Interestingly, a study by our group assessed the in vitro and in vivo antitumor properties and mechanisms of action of ST1926 synthetic retinoids in targeting the cancer stem-like cells population of human PCa. Our results revealed that ST1926 substantially reduced proliferation of PCa cells and induced cell cycle arrest, p53-independent apoptosis, and early DNA damage. It also significantly reduced prostate spheres’ formation ability in vitro, denoting sufficient eradication of the self-renewal ability of the highly androgen-resistant CSCs [267].

4. Clinical Trials of Drugs Repurposed in PCa

Typically used cancer therapies are known to carry severe side effects. Findings of medications that are not typically used for this disease is encouraging for several reasons: they are already discovered, most have been on the market for a long time, proving their safety, they can help with diagnosing or treating, many are cost-effective when compared to chemotherapy or radiation, and they may improve quality of life, with minimal side effects. This applies to PCa.
We have shown that many drugs have been tested in preclinical studies to assess their anti-tumor activity in PCa. However, many of those drugs have already made it into clinical trials. Categories of those medications include anti-inflammatory (both steroidal and non-steroidal), anti-arrhythmic, anti-diabetic, anti-helminthic, anti-fungal, antibiotics, lipid-lowering agents, anticoagulants, bisphosphonates, anti-parasitics, immunomodulators, growth factor inhibitors, farnesyltransferase inhibitors, ribonucleotide reductase inhibitors, polysaccharide, retinoid derivatives, hormones, sugars, cyclic peptides, alpha-keto acids, fatty acids, vitamins, and chemical elements (Table 2).

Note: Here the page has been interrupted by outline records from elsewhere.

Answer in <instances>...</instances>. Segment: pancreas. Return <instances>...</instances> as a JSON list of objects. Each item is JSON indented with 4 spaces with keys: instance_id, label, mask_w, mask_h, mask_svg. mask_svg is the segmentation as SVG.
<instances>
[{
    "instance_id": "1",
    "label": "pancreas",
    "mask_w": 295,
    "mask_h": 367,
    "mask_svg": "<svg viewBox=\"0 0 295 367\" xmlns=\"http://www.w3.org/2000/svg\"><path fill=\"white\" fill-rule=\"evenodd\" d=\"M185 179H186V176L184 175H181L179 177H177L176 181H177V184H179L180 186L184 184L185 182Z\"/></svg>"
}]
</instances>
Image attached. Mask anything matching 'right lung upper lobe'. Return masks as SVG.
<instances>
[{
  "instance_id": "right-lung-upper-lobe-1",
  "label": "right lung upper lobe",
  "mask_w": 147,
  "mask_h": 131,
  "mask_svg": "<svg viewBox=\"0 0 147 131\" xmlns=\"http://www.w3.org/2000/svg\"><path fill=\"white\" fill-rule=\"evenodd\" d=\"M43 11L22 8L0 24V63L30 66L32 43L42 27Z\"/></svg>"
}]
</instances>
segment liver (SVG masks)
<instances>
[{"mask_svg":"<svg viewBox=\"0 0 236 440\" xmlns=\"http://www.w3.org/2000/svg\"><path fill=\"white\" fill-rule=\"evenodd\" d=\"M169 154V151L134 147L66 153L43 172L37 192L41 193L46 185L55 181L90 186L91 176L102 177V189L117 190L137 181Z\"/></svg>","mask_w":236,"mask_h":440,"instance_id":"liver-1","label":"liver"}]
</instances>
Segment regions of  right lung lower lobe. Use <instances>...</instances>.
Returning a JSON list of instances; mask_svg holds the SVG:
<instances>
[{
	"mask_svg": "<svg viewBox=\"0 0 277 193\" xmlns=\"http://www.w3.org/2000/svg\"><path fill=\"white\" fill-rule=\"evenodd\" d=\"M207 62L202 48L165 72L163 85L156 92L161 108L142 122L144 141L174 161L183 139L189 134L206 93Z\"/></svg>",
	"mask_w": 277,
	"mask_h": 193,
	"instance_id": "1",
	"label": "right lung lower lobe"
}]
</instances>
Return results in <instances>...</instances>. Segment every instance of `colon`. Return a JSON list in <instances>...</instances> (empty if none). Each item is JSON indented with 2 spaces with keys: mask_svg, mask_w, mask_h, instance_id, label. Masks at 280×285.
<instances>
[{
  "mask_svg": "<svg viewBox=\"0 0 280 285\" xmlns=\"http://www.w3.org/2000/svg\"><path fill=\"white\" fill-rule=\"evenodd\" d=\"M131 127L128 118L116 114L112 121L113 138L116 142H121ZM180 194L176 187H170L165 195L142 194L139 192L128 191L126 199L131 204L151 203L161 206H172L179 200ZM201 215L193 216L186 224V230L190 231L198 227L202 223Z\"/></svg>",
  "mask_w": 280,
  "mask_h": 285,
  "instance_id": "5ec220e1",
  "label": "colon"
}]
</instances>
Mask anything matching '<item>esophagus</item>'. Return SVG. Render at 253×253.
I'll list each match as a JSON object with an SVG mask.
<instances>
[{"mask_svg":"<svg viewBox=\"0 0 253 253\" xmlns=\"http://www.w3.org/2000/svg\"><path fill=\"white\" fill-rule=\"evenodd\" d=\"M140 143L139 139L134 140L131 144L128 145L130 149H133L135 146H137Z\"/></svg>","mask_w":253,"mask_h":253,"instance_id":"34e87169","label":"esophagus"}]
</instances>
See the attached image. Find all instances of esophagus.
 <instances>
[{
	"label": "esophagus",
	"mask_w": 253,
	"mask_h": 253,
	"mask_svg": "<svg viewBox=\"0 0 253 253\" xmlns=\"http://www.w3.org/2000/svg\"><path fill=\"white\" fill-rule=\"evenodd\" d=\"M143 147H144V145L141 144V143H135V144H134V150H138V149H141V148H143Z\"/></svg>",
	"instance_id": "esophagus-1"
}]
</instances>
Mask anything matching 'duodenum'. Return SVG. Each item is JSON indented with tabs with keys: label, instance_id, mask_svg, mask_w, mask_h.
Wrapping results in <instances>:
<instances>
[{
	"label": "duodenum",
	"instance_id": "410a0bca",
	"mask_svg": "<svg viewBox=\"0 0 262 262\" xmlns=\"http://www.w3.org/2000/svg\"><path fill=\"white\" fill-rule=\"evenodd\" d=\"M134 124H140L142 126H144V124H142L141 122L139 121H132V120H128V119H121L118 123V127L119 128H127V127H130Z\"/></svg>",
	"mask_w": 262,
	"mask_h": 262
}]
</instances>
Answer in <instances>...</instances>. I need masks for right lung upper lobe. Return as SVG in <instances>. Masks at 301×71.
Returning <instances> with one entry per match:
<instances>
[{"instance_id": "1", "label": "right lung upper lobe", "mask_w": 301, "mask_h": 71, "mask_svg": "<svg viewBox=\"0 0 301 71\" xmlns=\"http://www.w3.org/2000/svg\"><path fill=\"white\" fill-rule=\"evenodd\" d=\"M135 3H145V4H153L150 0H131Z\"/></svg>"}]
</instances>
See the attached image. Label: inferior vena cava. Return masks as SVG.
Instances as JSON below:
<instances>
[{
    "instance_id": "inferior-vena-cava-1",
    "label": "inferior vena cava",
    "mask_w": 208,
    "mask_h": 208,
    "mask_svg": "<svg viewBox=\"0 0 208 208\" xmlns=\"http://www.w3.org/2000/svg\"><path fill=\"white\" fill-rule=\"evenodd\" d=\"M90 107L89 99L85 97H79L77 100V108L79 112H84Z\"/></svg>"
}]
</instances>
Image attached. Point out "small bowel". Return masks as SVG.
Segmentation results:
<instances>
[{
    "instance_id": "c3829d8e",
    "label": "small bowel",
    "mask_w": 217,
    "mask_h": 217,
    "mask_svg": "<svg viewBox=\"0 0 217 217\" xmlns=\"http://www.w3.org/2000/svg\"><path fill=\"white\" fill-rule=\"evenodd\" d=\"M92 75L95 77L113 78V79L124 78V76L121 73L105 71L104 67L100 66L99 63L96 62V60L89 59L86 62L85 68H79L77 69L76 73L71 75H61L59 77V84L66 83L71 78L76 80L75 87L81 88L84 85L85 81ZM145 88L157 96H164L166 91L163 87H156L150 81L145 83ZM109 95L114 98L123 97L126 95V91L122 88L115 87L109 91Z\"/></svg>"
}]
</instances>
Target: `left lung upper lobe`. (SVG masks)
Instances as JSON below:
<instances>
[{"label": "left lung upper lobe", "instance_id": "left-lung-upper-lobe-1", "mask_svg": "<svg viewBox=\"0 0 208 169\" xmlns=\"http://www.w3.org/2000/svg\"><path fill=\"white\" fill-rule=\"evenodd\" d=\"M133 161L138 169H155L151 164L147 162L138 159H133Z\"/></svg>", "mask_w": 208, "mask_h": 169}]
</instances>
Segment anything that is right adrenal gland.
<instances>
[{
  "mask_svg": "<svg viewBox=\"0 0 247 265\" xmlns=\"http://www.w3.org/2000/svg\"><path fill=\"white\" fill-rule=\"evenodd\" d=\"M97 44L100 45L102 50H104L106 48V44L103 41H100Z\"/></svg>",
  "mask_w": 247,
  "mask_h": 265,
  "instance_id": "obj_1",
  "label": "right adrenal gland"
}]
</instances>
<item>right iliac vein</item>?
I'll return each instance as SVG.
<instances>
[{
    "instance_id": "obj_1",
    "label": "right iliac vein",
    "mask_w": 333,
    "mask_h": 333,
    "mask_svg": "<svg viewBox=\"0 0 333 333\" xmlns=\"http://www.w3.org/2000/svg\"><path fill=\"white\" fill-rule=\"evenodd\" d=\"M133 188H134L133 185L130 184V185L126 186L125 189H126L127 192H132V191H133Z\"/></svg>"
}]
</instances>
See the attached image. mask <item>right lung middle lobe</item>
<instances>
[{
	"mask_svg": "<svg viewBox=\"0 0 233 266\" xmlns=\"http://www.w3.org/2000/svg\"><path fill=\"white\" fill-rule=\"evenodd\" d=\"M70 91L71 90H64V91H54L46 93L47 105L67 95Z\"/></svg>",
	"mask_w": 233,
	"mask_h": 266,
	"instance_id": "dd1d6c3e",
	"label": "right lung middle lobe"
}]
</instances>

5. Conclusions and Future Directions

Prostate cancer cells exploit various cell signaling channels to become castration resistant. Blockade of these channels can terminate or slow the growth of resistant tumors. A plethora of drugs designed for other diseases target the channels used by CRPC. Thus, repurposing these drugs to treat PCa will increase the treatment repertoire. Repurposing offers the advantage of bypassing Phase I and II clinical trials and, thus, speeds up drug approval. Many clinical trials have been designed that repurpose drugs to treat PCa, and more will follow. As electronic health records become more integrated, and artificial intelligence and precision medicine advance, more drugs will be strategically repurposed to treat PCa. Drugs that target the nuances of patient-specific tumors will be identified and hopefully improve patient life expectancy, cost of treatment, and quality of life. Functional genomics is also widely used to map cancer dependencies and identify therapeutic targets in cancer. This includes genetic screens based on CRISPR/Cas9 technology [69,70,71], reverse genetic screens, and chemogenomic screens [72]. In the era of personalized medicine, drug repurposing presents an opportunity and should be implicated, using computational genomic and proteomic technologies, to guide clinicians in their decision-making regarding patient treatment. Studies should continue reviewing the current trends of repurposing, as this is an efficient and valuable practice for drug discovery.

Author Contributions

Conceptualization, H.F.B.; methodology, H.F.B., T.D., D.D., M.M.M., J.C.A.M., F.P. and A.M.; validation, H.F.B., T.D., D.D., M.M.M., J.C.A.M., F.P., O.L., A.M., W.A.-K., A.M.N., R.P. and Y.O.; investigation, H.F.B. and T.D.; resources, H.F.B., T.D., D.D., M.M.M., J.C.A.M., O.L., F.P., A.M., W.A.-K., A.M.N., R.P. and Y.O.; data curation, H.F.B., T.D., D.D., M.M.M., J.C.A.M., F.P. and A.M.; writing—original draft preparation, H.F.B., T.D., D.D., M.M.M., J.C.A.M., F.P. and A.M.; writing—review and editing, H.F.B., T.D., D.D., M.M.M., J.C.A.M., F.P., O.L., A.M., W.A.-K., A.M.N., R.P. and Y.O.; visualization, H.F.B., W.A.-K., A.M.N., R.P. and Y.O.; supervision, H.F.B., W.A.-K., A.M.N., R.P. and Y.O.; project administration, H.F.B., R.P. and Y.O.; funding acquisition, H.F.B. All authors have read and agreed to the published version of the manuscript.


This research received no external funding.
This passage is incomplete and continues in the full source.